+++ Ausgewählter Auszug
Der Beschwerdeführer übersieht dabei, dass mit Erlassung des Bescheides der belangten Behörde vom 11. September 1997, womit über seine Berufung gegen den Bescheid des Finanzamtes abgesprochen wurde, der Bescheid der belangten Behörde an die Stelle des bekämpften Bescheides des Finanzamtes getreten ist, wobei durch die bloße Abweisung der Berufung die belangte Behörde den Spruch des bekämpften Bescheides des Finanzamtes übernommen hat (vgl. etwa das hg. Erkenntnis vom 13. Mai 2003, 2001/15/0097).

Gemäß § 293b BAO kann die Abgabenbehörde auf Antrag einer Partei oder von Amts wegen einen Bescheid insoweit berichtigen, als seine Rechtswidrigkeit auf der Übernahme offensichtlicher Unrichtigkeiten aus Abgabenerklärungen beruht.

Entscheidend für die Befugnis der Abgabenbehörde zur Berichtigung nach § 293b BAO ist, dass die Abgabenbehörde den Inhalt einer Abgabenerklärung übernimmt, dem eine offensichtliche Unrichtigkeit zugrunde liegt. Dies wird dann zu bejahen sein, wenn die Abgabenbehörde bei ordnungsgemäßer Prüfung der Abgabenerklärung die Unrichtigkeit hätte erkennen müssen, ohne ein weiteres Ermittlungsverfahren durchzuführen. Die Unrichtigkeit kann sowohl in einer unzutreffenden Rechtsauffassung als auch in einer in sich widersprüchlichen oder eindeutig gegen menschliches Erfahrungsgut sprechenden Sachverhaltsdarstellung zum Ausdruck kommen (vgl. etwa das hg. Erkenntnis vom 25. April 2002, 99/15/0255).
++++++
+++ Datenübersicht
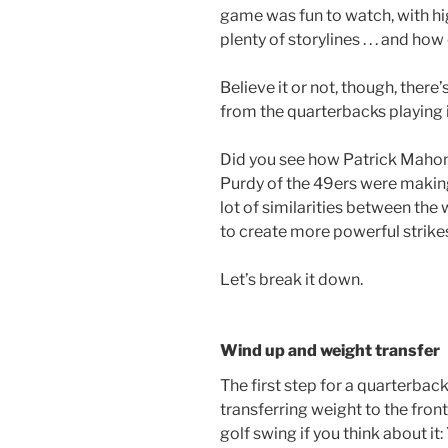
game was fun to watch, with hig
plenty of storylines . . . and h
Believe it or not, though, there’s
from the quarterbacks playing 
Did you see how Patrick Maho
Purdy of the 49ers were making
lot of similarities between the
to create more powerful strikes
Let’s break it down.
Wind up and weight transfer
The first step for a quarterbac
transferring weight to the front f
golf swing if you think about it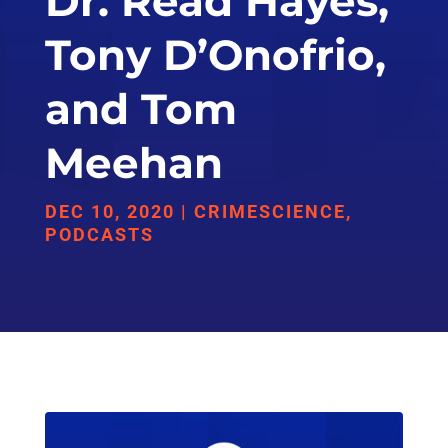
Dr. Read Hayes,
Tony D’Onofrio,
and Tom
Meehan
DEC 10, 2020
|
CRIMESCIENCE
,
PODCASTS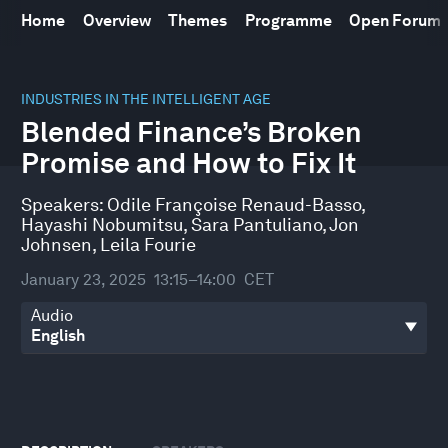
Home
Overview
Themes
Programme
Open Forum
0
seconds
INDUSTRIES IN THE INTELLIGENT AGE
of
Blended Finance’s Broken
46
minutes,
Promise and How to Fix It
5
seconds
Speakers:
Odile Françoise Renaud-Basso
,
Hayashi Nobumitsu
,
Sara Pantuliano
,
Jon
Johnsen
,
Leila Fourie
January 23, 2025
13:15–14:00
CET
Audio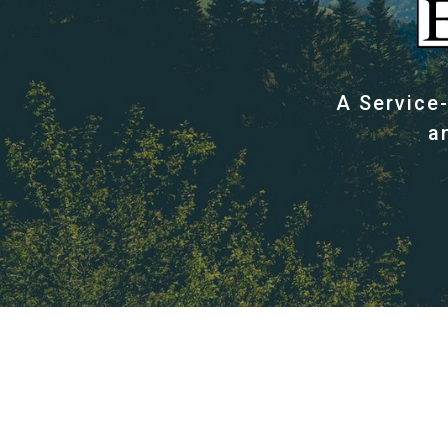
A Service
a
++++++
§ Aufgabe 1:
Schreiben Sie aus dem Auszug über die Berichtigung nach § 293b BAO eine Passage wortgetreu ab. Beginnen Sie bei den Worten "Gemäß § 293b", und hören Sie nach "aus Abgabenerklärungen beruht." auf.
§ Aufgabe 2:
Führen Sie den Auszug über die Berichtigung nach § 293b BAO im Anschluss an seinen letzten Satz weiter.

§ Antwort 1:
Gemäß § 293b BAO kann die Abgabenbehörde auf Antrag einer Partei oder von Amts wegen einen Bescheid insoweit berichtigen, als seine Rechtswidrigkeit auf der Übernahme offensichtlicher Unrichtigkeiten aus Abgabenerklärungen beruht.

§ Antwort 2:
Dass es sich bei den in den Beilagen zur Einkommensteuererklärung für 1995 im selben Betrag geltend gemachten Betriebsausgaben für "Krankenversicherung BL" und Sonderausgaben für "Krankenversicherung BL" um dieselbe Krankenversicherung und um einen vom Beschwerdeführer nur einmal geleisteten Betrag handelt, ist im Beschwerdefall unbestritten. Dass es sich bei den zwei Beträgen in derselben Höhe und unter derselben Bezeichnung um verschiedene Versicherungen gehandelt hätte, widerspräche dem menschlichen Erfahrungsgut und durfte das Finanzamt daher nicht annehmen. Dass derselbe Aufwand nicht gleichzeitig als Betriebsausgabe und als Sonderausgabe anzuerkennen ist, ergibt sich bereits aus § 18 Abs. 1 EStG 1988, wonach Ausgaben als Sonderausgaben abzuziehen sind, soweit sie nicht Betriebsausgaben oder Werbungskosten sind. Aus der Bezeichnung "Krankenversicherung BL" allein ist allerdings noch nicht erkennbar, ob ein Aufwand für eine solche Krankenversicherung als Betriebsausgabe oder im Rahmen der Sonderausgaben abziehbar ist. Der der Einkommensteuererklärung für 1995 beigelegten Bestätigung des Versicherers, der B-VersicherungsAG, über Prämienleistungen war zu entnehmen, dass es sich bei den als Betriebsausgabe geltend gemachten Beiträgen zu einer Krankenversicherung um solche an eine private Krankenversicherung gehandelt hatte.

Zu beachten ist, dass Sachverhaltselemente regelmäßig erst aus der Sicht der anzuwendenden Rechtsnormen bedeutsam werden. Im Beschwerdefall musste die Abgabenbehörde daher nicht bloß - noch keine offensichtliche Unrichtigkeit begründende (vgl. dazu etwa das hg. Erkenntnis vom 22. April 1998, 93/13/0277) - Zweifel hegen, sondern von der Unrichtigkeit der Abgabenerklärung ausgehen.

Der Beschwerdeführer wendet im Ergebnis ein, die belangte Behörde habe mit dem berichtigten Bescheid keine Unrichtigkeit aus der Abgabenerklärung übernommen, weil die geltend gemachten Betriebsausgaben tatsächlich zustünden. Er verweist dabei auf die vom österreichischen Rechtsanwaltskammertag im Jahr 1993 beschlossene "neue" Richtlinie 9a für die Ausübung des Rechtsanwaltsberufes, wonach der Rechtsanwalt für eine angemessene Krankenversicherung Sorge zu tragen habe, welche zumindest dem Leistungsumfang einer gesetzlichen Krankenversicherung entspreche.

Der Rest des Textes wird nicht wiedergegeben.